STATED EXERCISE |
Rewrite the entries from their start through the line containing "236L8 235L6 233L0", inclusive, and substitute "farmland" for "crop field". Leave everything else unchanged.

Named region outline entries
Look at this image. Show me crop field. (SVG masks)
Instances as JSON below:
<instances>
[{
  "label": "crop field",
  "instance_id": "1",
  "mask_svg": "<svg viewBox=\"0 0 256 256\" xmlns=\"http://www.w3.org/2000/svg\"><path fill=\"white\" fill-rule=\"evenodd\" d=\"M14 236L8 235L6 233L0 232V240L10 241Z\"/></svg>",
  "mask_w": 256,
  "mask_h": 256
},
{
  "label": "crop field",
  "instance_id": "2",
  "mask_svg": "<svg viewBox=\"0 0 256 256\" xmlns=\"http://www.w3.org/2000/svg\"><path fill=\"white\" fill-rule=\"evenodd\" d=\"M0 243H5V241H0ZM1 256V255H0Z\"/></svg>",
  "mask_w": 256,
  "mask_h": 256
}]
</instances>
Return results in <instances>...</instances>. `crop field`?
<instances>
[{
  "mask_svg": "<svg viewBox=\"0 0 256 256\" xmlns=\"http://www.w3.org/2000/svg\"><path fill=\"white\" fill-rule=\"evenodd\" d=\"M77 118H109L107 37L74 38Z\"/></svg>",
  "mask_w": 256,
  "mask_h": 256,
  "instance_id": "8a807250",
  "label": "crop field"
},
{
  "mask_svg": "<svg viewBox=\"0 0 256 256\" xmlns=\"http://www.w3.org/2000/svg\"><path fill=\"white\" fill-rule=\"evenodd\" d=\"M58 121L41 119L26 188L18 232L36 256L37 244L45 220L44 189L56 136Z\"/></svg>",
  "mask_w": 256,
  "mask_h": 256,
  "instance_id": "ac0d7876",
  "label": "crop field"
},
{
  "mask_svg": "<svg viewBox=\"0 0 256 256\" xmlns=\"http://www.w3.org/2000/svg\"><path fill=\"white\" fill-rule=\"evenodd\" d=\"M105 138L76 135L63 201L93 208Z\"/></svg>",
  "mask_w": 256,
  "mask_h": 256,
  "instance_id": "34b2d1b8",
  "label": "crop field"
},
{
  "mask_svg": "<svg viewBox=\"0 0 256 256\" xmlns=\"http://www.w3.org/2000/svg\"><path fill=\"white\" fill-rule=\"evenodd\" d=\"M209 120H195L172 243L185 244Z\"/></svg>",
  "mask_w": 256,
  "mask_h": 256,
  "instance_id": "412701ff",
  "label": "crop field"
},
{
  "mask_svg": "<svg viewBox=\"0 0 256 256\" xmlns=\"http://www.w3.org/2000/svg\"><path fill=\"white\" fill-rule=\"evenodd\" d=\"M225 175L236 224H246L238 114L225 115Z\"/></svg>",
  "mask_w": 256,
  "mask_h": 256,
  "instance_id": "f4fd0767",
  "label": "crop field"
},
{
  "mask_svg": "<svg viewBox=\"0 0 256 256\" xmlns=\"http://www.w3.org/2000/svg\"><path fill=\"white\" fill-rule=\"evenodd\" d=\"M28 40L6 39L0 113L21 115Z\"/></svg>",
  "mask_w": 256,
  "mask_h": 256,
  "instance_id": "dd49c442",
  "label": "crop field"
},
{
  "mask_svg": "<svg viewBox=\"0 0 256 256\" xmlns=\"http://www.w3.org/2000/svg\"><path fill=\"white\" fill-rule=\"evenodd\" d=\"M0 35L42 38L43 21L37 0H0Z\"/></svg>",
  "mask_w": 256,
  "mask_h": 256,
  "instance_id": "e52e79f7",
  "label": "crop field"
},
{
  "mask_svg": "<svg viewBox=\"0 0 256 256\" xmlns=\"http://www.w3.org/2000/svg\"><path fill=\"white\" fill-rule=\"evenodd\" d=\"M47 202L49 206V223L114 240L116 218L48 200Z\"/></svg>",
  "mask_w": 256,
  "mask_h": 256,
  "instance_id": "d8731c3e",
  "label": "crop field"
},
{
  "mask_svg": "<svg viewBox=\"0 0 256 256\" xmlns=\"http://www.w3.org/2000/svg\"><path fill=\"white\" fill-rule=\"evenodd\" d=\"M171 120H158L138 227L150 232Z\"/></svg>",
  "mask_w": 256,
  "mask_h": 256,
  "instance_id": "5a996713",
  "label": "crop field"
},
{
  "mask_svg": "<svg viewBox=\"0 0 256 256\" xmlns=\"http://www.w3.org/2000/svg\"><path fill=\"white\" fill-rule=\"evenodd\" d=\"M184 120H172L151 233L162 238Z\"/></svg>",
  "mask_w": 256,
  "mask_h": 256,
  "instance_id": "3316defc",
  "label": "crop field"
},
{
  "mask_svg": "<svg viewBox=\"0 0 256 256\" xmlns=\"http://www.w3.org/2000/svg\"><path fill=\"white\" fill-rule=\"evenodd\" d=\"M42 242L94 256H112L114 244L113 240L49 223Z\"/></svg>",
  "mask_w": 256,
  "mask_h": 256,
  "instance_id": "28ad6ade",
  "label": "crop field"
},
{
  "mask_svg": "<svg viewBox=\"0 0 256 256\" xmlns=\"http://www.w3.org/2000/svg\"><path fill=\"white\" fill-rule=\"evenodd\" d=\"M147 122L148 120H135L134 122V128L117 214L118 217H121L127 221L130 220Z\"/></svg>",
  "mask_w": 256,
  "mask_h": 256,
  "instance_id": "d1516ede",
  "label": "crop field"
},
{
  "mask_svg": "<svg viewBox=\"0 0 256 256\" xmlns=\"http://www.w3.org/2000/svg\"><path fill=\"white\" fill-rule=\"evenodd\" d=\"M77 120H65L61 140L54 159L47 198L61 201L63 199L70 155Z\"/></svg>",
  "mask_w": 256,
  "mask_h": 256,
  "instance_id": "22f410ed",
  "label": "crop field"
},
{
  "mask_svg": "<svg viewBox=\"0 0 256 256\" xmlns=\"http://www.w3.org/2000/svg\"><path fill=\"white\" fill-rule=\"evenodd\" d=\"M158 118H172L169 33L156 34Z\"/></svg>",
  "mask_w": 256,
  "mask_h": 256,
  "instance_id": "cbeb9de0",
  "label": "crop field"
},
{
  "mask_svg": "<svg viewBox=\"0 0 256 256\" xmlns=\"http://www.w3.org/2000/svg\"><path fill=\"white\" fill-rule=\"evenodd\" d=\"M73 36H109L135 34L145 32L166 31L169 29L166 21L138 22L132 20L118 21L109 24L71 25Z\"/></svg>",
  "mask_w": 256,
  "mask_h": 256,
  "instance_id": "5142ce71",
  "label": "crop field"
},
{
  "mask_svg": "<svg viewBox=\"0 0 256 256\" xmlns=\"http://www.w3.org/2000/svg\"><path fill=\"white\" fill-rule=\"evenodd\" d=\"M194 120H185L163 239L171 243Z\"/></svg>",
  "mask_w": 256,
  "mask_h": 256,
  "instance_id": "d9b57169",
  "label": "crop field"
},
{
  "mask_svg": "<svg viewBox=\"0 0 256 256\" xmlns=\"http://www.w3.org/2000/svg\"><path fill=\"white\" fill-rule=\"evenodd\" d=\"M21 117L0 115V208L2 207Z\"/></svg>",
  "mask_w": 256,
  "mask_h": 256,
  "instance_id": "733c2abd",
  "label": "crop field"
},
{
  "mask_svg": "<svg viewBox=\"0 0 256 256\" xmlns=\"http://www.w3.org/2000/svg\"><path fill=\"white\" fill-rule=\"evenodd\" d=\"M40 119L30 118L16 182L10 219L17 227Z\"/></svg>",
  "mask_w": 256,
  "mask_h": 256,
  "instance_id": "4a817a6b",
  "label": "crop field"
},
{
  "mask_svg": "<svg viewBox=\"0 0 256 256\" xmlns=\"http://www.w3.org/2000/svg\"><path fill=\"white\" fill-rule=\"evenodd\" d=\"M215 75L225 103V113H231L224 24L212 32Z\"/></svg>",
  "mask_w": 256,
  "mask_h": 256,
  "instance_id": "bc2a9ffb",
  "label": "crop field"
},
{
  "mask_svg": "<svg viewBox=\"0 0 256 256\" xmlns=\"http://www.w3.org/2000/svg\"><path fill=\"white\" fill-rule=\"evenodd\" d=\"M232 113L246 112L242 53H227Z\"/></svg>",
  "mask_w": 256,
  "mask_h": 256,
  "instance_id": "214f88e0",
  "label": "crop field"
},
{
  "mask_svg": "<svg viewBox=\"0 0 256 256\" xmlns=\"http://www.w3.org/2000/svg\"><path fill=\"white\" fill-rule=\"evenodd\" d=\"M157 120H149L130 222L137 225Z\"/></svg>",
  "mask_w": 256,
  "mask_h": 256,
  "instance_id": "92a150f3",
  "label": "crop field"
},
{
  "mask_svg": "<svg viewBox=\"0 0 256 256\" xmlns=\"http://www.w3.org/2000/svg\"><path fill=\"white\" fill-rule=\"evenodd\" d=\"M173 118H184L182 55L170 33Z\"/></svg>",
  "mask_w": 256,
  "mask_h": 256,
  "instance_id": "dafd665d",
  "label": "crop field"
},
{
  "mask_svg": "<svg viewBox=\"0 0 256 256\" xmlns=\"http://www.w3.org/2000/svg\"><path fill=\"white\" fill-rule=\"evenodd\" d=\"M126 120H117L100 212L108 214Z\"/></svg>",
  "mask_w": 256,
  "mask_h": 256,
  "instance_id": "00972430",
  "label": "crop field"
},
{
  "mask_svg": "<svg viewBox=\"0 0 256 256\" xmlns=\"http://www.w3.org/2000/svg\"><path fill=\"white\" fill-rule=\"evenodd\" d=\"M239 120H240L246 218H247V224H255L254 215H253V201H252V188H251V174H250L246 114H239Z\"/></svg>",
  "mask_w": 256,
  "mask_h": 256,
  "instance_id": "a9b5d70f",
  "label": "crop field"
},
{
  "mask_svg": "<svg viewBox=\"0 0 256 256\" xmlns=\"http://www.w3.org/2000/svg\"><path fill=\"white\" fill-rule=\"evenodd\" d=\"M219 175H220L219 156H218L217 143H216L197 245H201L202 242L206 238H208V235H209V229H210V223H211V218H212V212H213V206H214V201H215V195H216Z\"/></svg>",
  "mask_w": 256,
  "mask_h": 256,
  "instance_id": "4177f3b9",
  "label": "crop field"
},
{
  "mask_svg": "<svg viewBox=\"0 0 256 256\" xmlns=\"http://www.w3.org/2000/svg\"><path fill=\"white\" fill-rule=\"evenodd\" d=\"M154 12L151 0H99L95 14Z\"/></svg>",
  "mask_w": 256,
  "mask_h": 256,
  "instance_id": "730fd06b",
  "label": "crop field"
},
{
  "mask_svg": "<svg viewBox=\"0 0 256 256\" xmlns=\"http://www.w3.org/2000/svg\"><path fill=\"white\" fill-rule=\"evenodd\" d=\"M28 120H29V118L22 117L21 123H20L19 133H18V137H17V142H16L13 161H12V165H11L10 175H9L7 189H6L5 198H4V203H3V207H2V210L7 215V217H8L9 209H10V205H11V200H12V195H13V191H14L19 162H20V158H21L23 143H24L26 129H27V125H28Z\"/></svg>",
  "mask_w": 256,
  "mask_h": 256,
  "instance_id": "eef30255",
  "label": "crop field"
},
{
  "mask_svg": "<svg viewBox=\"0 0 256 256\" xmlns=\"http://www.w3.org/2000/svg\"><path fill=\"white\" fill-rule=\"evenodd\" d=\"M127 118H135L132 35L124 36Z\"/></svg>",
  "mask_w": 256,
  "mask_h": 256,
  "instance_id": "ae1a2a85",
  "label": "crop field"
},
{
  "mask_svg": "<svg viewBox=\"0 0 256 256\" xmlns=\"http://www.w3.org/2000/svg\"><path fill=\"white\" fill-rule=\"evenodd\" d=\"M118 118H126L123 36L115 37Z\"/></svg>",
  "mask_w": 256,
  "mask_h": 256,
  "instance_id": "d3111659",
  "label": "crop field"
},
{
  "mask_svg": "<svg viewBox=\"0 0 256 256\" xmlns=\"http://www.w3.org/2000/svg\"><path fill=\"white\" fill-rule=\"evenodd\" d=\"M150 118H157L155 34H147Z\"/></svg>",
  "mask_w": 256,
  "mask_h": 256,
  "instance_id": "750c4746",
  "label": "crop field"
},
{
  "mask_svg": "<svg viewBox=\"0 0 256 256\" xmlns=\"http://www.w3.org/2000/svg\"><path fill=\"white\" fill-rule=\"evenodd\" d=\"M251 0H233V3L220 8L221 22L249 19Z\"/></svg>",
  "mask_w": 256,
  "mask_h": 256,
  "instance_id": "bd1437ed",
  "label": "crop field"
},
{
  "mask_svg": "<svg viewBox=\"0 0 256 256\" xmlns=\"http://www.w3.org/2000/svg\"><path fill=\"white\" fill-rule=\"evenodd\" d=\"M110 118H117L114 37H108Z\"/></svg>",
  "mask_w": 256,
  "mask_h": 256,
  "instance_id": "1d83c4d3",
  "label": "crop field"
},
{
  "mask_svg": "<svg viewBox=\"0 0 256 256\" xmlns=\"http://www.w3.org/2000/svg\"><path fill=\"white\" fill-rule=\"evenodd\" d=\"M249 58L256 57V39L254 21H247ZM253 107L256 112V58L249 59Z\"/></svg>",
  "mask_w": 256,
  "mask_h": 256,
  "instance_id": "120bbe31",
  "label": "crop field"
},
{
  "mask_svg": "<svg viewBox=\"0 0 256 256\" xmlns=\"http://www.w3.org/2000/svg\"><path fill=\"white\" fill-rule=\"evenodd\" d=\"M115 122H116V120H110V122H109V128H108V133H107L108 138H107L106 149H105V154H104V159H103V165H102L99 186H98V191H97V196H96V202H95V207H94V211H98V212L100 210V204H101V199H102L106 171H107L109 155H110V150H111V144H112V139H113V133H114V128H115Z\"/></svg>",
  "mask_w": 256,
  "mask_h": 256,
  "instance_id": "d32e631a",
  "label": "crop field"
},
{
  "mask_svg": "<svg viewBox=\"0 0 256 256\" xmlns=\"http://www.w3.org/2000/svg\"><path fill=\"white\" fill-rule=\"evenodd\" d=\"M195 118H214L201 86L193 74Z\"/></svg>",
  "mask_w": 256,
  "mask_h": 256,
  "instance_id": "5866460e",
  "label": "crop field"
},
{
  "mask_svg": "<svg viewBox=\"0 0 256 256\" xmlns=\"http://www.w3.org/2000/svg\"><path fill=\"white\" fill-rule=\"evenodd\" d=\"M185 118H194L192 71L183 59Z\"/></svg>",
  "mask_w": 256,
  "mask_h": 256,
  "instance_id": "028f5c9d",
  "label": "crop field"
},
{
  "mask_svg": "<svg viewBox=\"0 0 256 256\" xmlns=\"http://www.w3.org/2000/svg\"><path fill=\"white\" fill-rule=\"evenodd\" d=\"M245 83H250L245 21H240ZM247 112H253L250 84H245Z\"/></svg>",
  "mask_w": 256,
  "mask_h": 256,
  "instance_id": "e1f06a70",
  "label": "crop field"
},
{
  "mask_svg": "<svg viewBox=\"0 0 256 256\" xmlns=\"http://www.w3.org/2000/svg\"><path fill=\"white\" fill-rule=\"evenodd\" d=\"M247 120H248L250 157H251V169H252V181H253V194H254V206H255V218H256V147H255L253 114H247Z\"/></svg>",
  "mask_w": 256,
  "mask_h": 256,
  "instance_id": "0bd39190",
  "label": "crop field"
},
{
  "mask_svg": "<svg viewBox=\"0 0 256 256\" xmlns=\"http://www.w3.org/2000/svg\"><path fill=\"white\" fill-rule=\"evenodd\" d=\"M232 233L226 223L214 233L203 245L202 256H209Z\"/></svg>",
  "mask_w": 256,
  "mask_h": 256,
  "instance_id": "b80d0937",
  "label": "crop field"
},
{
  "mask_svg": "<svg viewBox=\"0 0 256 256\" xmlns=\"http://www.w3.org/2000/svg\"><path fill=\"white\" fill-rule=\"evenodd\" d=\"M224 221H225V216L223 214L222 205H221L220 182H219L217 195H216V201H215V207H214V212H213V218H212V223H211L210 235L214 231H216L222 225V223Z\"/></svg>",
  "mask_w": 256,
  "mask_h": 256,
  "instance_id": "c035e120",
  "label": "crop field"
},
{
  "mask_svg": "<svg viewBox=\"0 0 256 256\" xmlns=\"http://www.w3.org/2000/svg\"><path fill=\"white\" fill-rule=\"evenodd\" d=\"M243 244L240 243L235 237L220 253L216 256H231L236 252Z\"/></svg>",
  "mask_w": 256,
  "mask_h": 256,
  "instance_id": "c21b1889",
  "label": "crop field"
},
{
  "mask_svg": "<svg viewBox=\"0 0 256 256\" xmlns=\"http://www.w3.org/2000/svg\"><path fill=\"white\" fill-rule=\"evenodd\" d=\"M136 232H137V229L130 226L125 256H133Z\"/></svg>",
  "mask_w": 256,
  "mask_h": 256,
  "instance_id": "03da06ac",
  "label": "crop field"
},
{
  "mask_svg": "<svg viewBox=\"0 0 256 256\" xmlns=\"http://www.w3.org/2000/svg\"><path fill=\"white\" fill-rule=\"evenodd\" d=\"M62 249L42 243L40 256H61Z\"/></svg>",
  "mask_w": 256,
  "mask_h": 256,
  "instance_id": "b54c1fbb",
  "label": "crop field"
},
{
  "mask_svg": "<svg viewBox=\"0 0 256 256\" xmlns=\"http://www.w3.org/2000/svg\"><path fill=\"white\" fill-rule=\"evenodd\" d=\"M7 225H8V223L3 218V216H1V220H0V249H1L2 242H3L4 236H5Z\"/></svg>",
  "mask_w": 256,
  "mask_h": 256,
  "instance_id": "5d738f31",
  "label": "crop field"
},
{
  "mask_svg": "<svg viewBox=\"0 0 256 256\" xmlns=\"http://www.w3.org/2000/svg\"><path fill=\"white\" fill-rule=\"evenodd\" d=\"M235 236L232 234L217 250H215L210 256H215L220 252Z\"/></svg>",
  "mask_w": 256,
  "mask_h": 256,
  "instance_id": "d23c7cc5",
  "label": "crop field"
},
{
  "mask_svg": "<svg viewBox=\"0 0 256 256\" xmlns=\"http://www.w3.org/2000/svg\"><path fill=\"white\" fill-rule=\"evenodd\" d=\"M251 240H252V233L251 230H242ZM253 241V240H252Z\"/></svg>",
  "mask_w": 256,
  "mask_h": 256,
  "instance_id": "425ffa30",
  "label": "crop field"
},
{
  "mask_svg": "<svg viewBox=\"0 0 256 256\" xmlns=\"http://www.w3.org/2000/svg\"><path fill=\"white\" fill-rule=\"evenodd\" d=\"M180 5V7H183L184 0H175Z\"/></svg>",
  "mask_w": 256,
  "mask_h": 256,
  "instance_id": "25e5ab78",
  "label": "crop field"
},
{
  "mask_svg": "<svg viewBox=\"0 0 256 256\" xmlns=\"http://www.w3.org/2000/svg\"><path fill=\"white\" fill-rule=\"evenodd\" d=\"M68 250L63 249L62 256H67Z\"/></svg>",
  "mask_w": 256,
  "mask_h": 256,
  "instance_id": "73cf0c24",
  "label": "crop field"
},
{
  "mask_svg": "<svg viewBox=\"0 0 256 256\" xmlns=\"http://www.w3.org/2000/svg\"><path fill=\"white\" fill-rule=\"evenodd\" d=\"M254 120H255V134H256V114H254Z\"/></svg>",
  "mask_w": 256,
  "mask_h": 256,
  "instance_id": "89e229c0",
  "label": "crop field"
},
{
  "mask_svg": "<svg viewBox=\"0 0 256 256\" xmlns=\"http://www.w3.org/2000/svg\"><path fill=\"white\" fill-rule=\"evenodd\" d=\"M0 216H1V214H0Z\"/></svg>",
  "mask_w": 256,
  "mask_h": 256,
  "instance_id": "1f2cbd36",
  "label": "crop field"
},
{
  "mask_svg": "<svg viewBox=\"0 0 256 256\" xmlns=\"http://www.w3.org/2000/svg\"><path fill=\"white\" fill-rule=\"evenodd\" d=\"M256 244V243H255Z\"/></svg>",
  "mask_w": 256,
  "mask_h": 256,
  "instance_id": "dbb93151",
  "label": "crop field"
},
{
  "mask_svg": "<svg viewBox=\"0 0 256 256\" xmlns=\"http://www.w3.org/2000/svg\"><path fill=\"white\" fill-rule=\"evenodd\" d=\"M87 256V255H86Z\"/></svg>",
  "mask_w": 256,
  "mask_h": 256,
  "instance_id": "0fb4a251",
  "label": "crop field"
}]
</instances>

SOLUTION FOR THIS TASK |
Look at this image. Show me farmland. (SVG masks)
Instances as JSON below:
<instances>
[{
  "label": "farmland",
  "instance_id": "1",
  "mask_svg": "<svg viewBox=\"0 0 256 256\" xmlns=\"http://www.w3.org/2000/svg\"><path fill=\"white\" fill-rule=\"evenodd\" d=\"M14 236L8 235L6 233L0 232V240L10 241Z\"/></svg>",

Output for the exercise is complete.